Its single party “Communist” political apparatus, builds an obtuse, predatory, attitude. This is consolidating great power opinion against China and its one-sided policies.
It won’t, for example, countenance anybody speaking of Taiwan’s nationhood, but asserts, despite international disapproval and legal indictment, its hegemony over the South China Sea. It wants India to join the CPEC and use Gwadur, but glosses over its coercive policies in Baluchistan, ignores Chabahar, and the illegality of running the CPEC through India-owned PoK.

It runs a $52.7 billion trade deficit in China’s favour, not unlike a similarly askew position with the US and practically every other major trading partner.

Its FDI in India, after a six-fold increase since 2014, still stood at under $ 1 billion ($870 million), even in 2016.

India’s exports, including IT and pharmaceuticals, account for just $9 billion, and hordes of other things like oil seeds, tobacco and rice suffer from lack of market access.

It claims Arunachal Pradesh and culturally and demographically alters Tibet, with a high altitude railway, mega infrastructure projects, airports, and floods of Han Chinese. It warns India on the activities of the Dalai Lama with great regularity.

It finances and trains Maoists, ULFA, Burmese insurgents and other anti-national forces in order to blatantly subvert India.

It uses Pakistan to consolidate its hold on PoK, and harass India in Kashmir. China won’t agree to India’s entry into the UNSC or the NSG using hypocritical arguments. It backs Pakistani terrorists like Masood Azhar against UN censure.

It backs a megalomaniacal regime in North Korea into menacing South Korea, Japan, and threatening the world with a nuclear holocaust.

Chinese media mouthpieces instruct India to blindly accept capital from anyone that is offering it. This, to wrap around a plea suggesting China would be a right partner in the modernisation of the Indian Railways.

But what is China offering politically, let alone economically, in return? As for capital, it is after all also on offer from others.

But like Saudi Arabia and other oil-rich Arab states coming to terms with their much reduced leverage in world affairs, China too will have to come to terms with its diminishing clout.

Like Libya under Muammar Gaddafi, all Chinese efforts at regional, let alone world domination, is doomed to fail.

China might be impressive to countries like Nepal, Sri Lanka, Myanmar, Pakistan, but these are essentially impoverished guests at the Chinese table.

In the larger world of real power politics, it can only persuade an economically needy but very advanced military power like Russia to ally with itself on a case-to-case basis. India too cannot substantially partner with China unless it radically changes policy.

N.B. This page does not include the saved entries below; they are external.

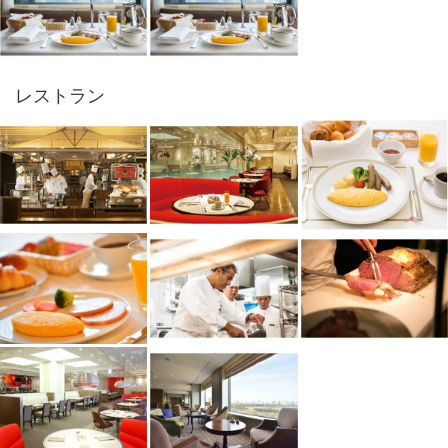
レストラン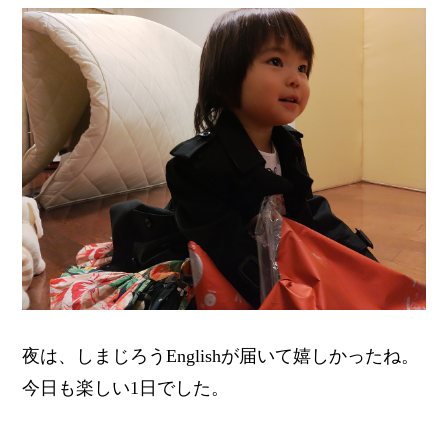
夜は、しまじろうEnglishが届いて嬉しかったね。
今日も楽しい1日でした。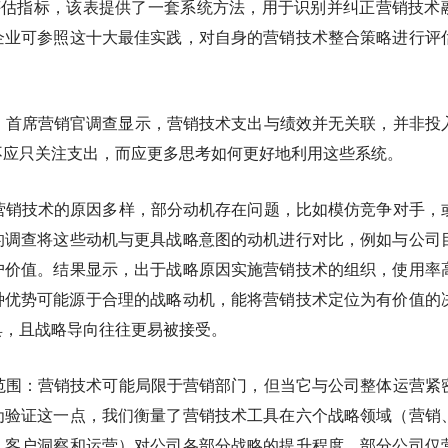
评估指标，该表提供了一套系统方法，用于识别并纠正营销技术
企业可参照这十大最佳实践，对自身的营销技术整合策略进行评
：
首席营销官调查显示，营销技术支出与绩效并无关联，并非投
不应只关注支出，而应更多思考如何更好地利用这些系统。
营销技术的原因多样，部分动机存在问题，比如模仿竞争对手，
的调查将这些动机与更具战略意图的动机进行对比，例如与公司
户价值。结果显示，出于战略原因实施营销技术的组织，使用率
种优势可能源于合理的战略动机，能将营销技术定位为有价值的
具，且战略导向往往更易被接受。
范围：
营销技术可能局限于营销部门，但当它与公司整体运营紧
为验证这一点，我们衡量了营销技术工具在六个战略领域（营销
、客户洞察和运营）对公司各部分战略的提升程度。部分公司仅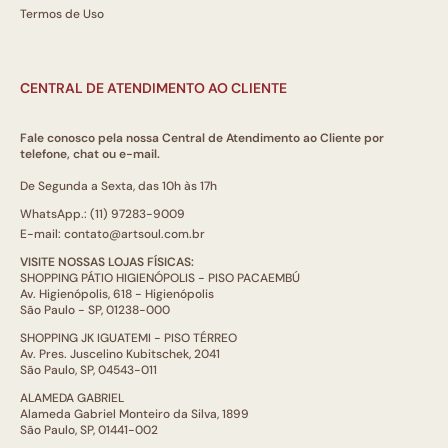
Termos de Uso
CENTRAL DE ATENDIMENTO AO CLIENTE
Fale conosco pela nossa Central de Atendimento ao Cliente por
telefone, chat ou e-mail.
De Segunda a Sexta, das 10h às 17h
WhatsApp.: (11) 97283-9009
E-mail: contato@artsoul.com.br
VISITE NOSSAS LOJAS FÍSICAS:
SHOPPING PÁTIO HIGIENÓPOLIS - PISO PACAEMBÚ
Av. Higienópolis, 618 - Higienópolis
São Paulo - SP, 01238-000
SHOPPING JK IGUATEMI - PISO TÉRREO
Av. Pres. Juscelino Kubitschek, 2041
São Paulo, SP, 04543-011
ALAMEDA GABRIEL
Alameda Gabriel Monteiro da Silva, 1899
São Paulo, SP, 01441-002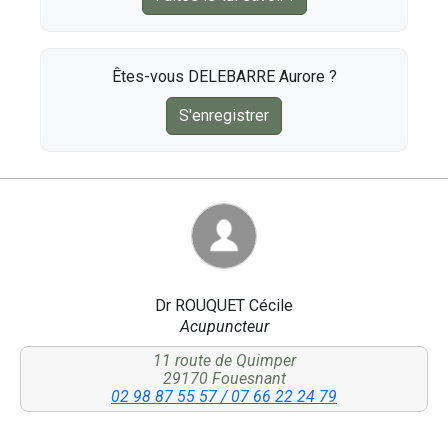
Êtes-vous DELEBARRE Aurore ?
S'enregistrer
Dr ROUQUET Cécile
Acupuncteur
11 route de Quimper
29170 Fouesnant
02 98 87 55 57 / 07 66 22 24 79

This however may be impossible. But, history may prove that China cannot, in the end, do much with its guns, tanks, and missiles, after all.

The US, and the Western global powers it seeks to displace, may force it to blink first. And this, not with its superior military might, but using relentless economic pressure.

Meanwhile, India, the fastest growing major economy in the world, is recognised far and wide as a wonderful and sustainable economic opportunity. It runs a stable ship and does not lack for suitors.
China should therefore get off its bully pulpit for its own sake. It should humble itself in order to persuade. It must trade favours to get ahead.

Because, strategically, the crude sabre-rattling is steadily turning India into the West’s regional bulwark in South Asia.

And nominally, it has forced India to prepare for simultaneous aggression from both China and Pakistan. Now, where is the commerce in that for China and its think-tanks?